Question

Two tugboats pull a barge across the harbor. One boat exerts a force of 7.5 x 10^4N north, while the second boat exerts a force of 9.5 x 10^4N at 15 degrees north of west. Precisely, in what direction does the barge move?

Answer 1

The barge moves at an angle 47.3°North of West.

The tug boats exert forces in different directions on the barge and the barge moves in the direction of the resultant force.

Draw a diagram representing the forces, as shown in the figure attached.
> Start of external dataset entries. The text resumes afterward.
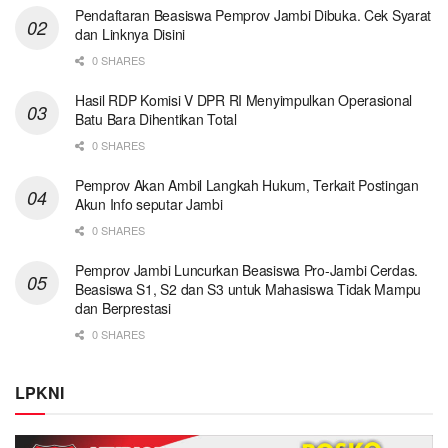
Pendaftaran Beasiswa Pemprov Jambi Dibuka. Cek Syarat
dan Linknya Disini
0 SHARES
Hasil RDP Komisi V DPR RI Menyimpulkan Operasional
Batu Bara Dihentikan Total
0 SHARES
Pemprov Akan Ambil Langkah Hukum, Terkait Postingan
Akun Info seputar Jambi
0 SHARES
Pemprov Jambi Luncurkan Beasiswa Pro-Jambi Cerdas.
Beasiswa S1, S2 dan S3 untuk Mahasiswa Tidak Mampu
dan Berprestasi
0 SHARES
LPKNI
The tug boat 1 exerts a force F₁ along North while the tug boat 2 exerts a force F₂ at an angle of 15° North of west.

Resolve the forces along the North and the West.

The force acting along the North is given by,

$F_N=F_1+F_2sin15\\ =(7.5*10^4N)+(9.5*10^4 N*sin15)\\ =9.96*10^4N$

The force along the West is given by,

$F_W=F_2cos15=(9.5*10^4N)cos15\\ =9.18*10^4N$

The resultant force F makes an angle θ North of West.

Therefore, from the diagram,

$tan\theta =\frac{F_N}{F_W} \\ =\frac{9.96*10^4N}{9.18*10^4N} \\ =1.0849$

Hence,

$\theta =tan^-^1(1.00849)\\ =47.3^o$

Thus, the barge moves in a direction 47.3° North of West.